Perhaps the biggest issue fans will notice is the lack of Linda Hamilton as Sarah Connor, Edward Furlong as John, and Cameron in the director’s chair. There was great controversy over these changes, and many fans were deeply skeptical that without these returnees, the film would be little more than a cash-in on a popular icon or an effort to prop-up Schwarzenegger’s sagging appeal or gubernatorial ambitions. Why Cameron refused the sequel is a mystery. He has spoken not publicly on this. But without him, both Linda Hamilton and Michael Biehn (the good guy from T1) refused to return. And Furlong’s absence has been variously ascribed to drug issues and his prickly attitude. Judging by Stahl’s flaccid performance, he was much easier to direct about.

The replacements work relatively well. Hamilton’s character is disposed of with little ado, perhaps too little. Stahl does a passable job as John. He seems genuinely burdened by the weight of the possible future, but his dialogue is flat and unimaginative (“sometimes things happen that just can’t be prevented” – yawn).
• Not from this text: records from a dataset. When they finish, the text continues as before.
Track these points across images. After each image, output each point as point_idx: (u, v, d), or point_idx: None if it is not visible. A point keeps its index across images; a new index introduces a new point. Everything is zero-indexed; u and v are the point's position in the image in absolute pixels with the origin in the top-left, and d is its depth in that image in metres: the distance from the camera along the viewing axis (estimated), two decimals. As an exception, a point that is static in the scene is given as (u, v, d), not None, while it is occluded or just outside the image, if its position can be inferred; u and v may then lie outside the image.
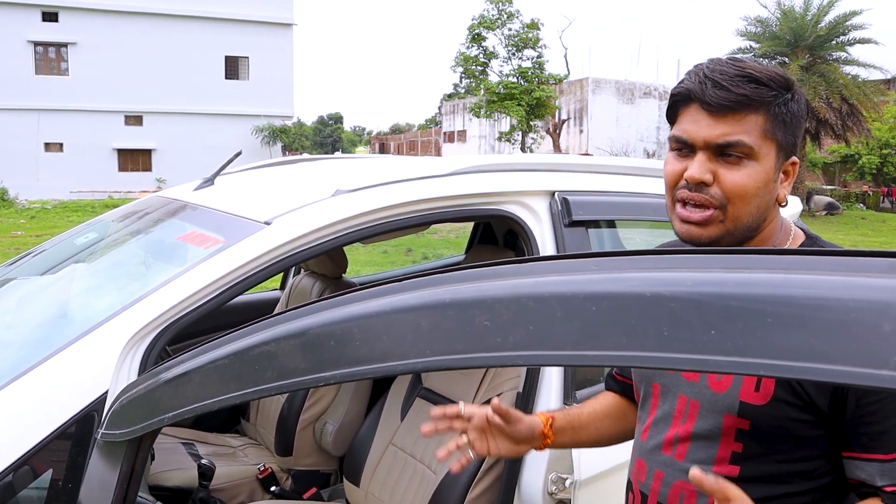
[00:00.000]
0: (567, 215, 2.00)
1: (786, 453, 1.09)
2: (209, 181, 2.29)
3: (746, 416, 1.10)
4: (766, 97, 1.08)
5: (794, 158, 1.14)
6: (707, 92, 1.08)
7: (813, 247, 1.18)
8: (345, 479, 2.48)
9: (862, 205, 32.06)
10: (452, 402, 2.28)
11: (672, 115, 1.16)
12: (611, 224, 2.26)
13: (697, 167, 1.10)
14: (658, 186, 2.25)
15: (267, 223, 1.71)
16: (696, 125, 1.10)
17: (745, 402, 1.10)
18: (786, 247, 1.18)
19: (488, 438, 1.24)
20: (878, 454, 1.02)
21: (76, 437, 1.39)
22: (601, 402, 1.46)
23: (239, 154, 2.46)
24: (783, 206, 1.16)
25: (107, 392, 1.42)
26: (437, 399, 2.35)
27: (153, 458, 2.07)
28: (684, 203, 1.12)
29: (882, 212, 30.93)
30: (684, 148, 1.13)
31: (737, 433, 1.11)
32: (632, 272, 0.64)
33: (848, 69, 25.54)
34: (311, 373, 0.81)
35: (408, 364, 0.75)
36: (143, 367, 1.48)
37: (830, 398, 1.05)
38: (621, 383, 1.46)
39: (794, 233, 1.19)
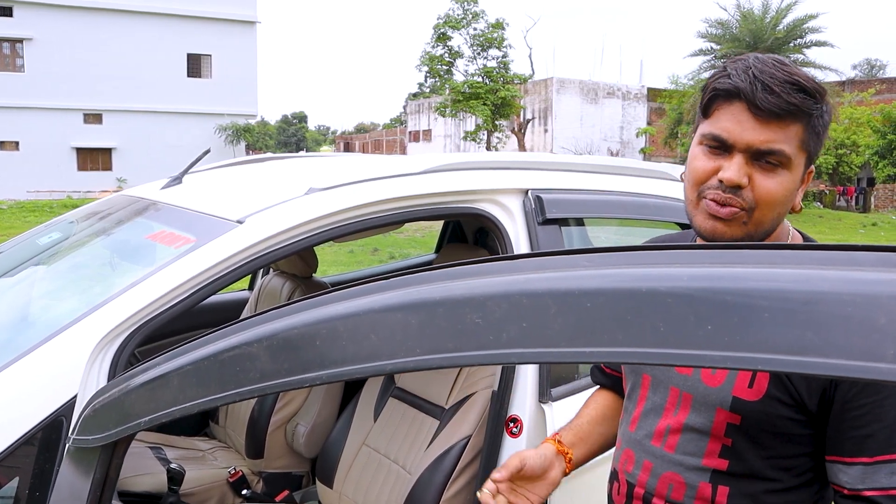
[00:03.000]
0: (541, 213, 2.01)
1: (774, 450, 1.11)
2: (177, 179, 2.24)
3: (738, 411, 1.11)
4: (810, 108, 1.05)
5: (812, 167, 1.13)
6: (758, 94, 1.03)
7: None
8: (318, 481, 2.46)
9: (819, 203, 32.83)
10: (426, 401, 2.29)
11: (707, 108, 1.11)
12: (584, 222, 2.27)
13: (736, 170, 1.06)
14: (629, 184, 2.28)
15: (239, 222, 1.68)
16: (740, 126, 1.06)
17: (737, 397, 1.11)
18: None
19: (522, 493, 1.25)
20: (861, 458, 1.02)
21: (43, 443, 1.35)
22: (594, 406, 1.47)
23: (207, 152, 2.42)
24: (797, 213, 1.16)
25: (75, 396, 1.38)
26: (410, 399, 2.34)
27: (121, 463, 2.02)
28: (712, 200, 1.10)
29: (838, 210, 31.73)
30: (720, 147, 1.09)
31: (727, 428, 1.12)
32: (626, 268, 0.64)
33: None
34: (295, 373, 0.80)
35: (396, 363, 0.74)
36: (114, 370, 1.44)
37: (819, 399, 1.06)
38: (610, 377, 1.47)
39: (792, 234, 1.20)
Danes doesn’t get to do much either besides scream and run, like Hamilton did in T1. So…maybe she’ll come back in the next one as a pumped-up super mom smoking Marlboro Reds? Yeah!

Loken, as the antagonist, gets much more to do, but like Robert Patrick (the bad T-1000 terminator in T2) she doesn’t get to say much. She clearly models her stone-faced performance on his and does well enough. But with so little dialogue and few expressive movements, we notice, perhaps more than is fair, her attractive physical appearance. She is a former fashion model, and it is just hard to find that as menacing as the T-1000.

This issue is perhaps the greatest ‘sell-out’ of T3 to the logic of Hollywood in respect to its predecessors. There is no narrative requirement for a female terminator – or male, to be fair. And the ‘terminatrix’ could have looked like Janet Reno or Oprah Winfrey. Instead it is painfully clear that Mostow chose Loken for her striking good looks. He wisely chose to retain his credibility by avoiding an easy, full frontal nude shot of her, but her selection nonetheless betrays a ‘Seven of Nine’-style sell out to the teenage boy demographic. This continues a disappointing Hollywood trend to recruit female talent from the modeling business rather than acting schools. Instead of skilled actresses, who are perhaps attractive as well, the method now is to recruit models and then hope they can act – think Natasha Henstridge, Denise Richards, Naomi Campbell.

The heart of the film of course is Schwarzenegger. His terminator this time has more to do and say, and the stiff, awkward robot jokes still work. This is clearly Schwarzenegger’s signature role, and it is good to see him back in form after such clunkers as The End of Days or Batman and Robin. And it simply must be said that, at 55, he looks astonishing. Too much of the film, however, rests on him this time around. In the other films, there were meaningful human characters with strong actor performances to supplement the big guy. Sarah could have done a decent job with John on her own, for example, in T2, and Hamilton added that sense in her portrayal. This time around you have the impression Connor and Brewster would die immediately without the governator to guide them. This focus on Schwarzenegger’s terminator character may please those for whom that is the big appeal of the series, but it clearly impoverishes the wider narrative that the humans’ characterizations and arcs are so limpid this time through.

Recommendation: Casual Viewers: If you have seen the other films and thought they were passable fun, you will probably enjoy this one. Just take it as more summer movie entertainment. It will help a lot to have seen the first films though (there is surprisingly little re-cap in this one), so if you need to, rent them before you go back. If you are totally new to the franchise and don’t generally care for the sustained action genre, you will be bored. Die Hard Fans: You will see it no matter what I say, but I think you will like it. Mostow tries hard to capture the spirit of the first two, some 19 years after T1, and he does a better job than we expected. The narrative mostly works, and the action scenes are as big and bold as you want them. And you will be psyched for the next one. 3.5/5 STARS.